= Rowbottom cardinal =

Type of large cardinal number

In set theory, a Rowbottom cardinal, introduced by Frederick Rowbottom, is a certain kind of large cardinal number.

An uncountable cardinal number $\kappa$ is said to be λ-Rowbottom if for every function $f:[\kappa]^{<\omega}\to\lambda$ (where $\lambda < \kappa$) there is a set $H$ of order type $\kappa$ that is quasi-homogeneous for $f$, i.e., for every $n$, the $f$-image of the set of $n$-element subsets of $H$ has $<\lambda$ elements. $\kappa$ is simply Rowbottom if it is ω_{1}-Rowbottom.

Every Ramsey cardinal is Rowbottom, and every Rowbottom cardinal is Jónsson. By a theorem of Kleinberg, the theories ZFC + “there is a Rowbottom cardinal” and ZFC + “there is a Jónsson cardinal” are equiconsistent.

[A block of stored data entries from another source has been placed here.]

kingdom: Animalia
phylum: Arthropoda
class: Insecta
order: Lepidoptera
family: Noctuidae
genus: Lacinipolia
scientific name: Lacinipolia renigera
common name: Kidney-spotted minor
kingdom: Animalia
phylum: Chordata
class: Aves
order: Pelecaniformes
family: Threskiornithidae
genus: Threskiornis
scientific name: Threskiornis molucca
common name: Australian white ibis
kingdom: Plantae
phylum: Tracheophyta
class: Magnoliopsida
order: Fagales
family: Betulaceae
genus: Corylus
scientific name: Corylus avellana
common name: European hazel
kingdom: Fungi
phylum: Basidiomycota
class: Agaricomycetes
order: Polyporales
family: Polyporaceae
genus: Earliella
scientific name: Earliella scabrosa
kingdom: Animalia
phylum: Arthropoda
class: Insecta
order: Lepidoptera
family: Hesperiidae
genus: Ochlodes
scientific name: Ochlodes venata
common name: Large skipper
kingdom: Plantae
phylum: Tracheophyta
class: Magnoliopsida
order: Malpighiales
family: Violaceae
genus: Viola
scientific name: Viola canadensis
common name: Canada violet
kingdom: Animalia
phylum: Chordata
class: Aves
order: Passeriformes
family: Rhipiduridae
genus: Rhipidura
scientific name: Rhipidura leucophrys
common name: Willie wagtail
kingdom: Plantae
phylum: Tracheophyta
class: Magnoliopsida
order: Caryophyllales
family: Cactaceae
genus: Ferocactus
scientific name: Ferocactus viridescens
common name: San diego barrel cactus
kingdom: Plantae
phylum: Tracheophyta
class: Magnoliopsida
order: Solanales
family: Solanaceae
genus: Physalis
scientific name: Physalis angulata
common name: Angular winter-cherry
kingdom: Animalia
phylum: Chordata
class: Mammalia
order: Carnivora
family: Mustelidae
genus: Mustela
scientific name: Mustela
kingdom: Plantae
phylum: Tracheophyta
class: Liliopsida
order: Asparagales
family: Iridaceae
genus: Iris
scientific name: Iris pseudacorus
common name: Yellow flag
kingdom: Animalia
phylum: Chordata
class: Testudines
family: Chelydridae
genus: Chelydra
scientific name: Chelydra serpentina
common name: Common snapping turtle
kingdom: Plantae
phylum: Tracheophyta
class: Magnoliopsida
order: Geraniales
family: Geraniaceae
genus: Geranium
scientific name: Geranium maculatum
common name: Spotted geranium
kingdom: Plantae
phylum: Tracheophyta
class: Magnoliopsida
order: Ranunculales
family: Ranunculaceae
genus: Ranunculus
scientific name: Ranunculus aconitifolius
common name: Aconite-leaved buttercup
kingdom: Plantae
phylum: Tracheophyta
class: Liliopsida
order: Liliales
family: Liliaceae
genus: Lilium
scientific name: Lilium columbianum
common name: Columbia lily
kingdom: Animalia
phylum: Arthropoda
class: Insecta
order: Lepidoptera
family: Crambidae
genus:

In general, Rowbottom cardinals need not be large cardinals in the usual sense: Rowbottom cardinals could be singular. It is an open question whether ZFC + “$\aleph_{\omega}$ is Rowbottom” is consistent. If it is, it has much higher consistency strength than the existence of a Rowbottom cardinal. The axiom of determinacy does imply that $\aleph_{\omega}$ is Rowbottom (but contradicts the axiom of choice).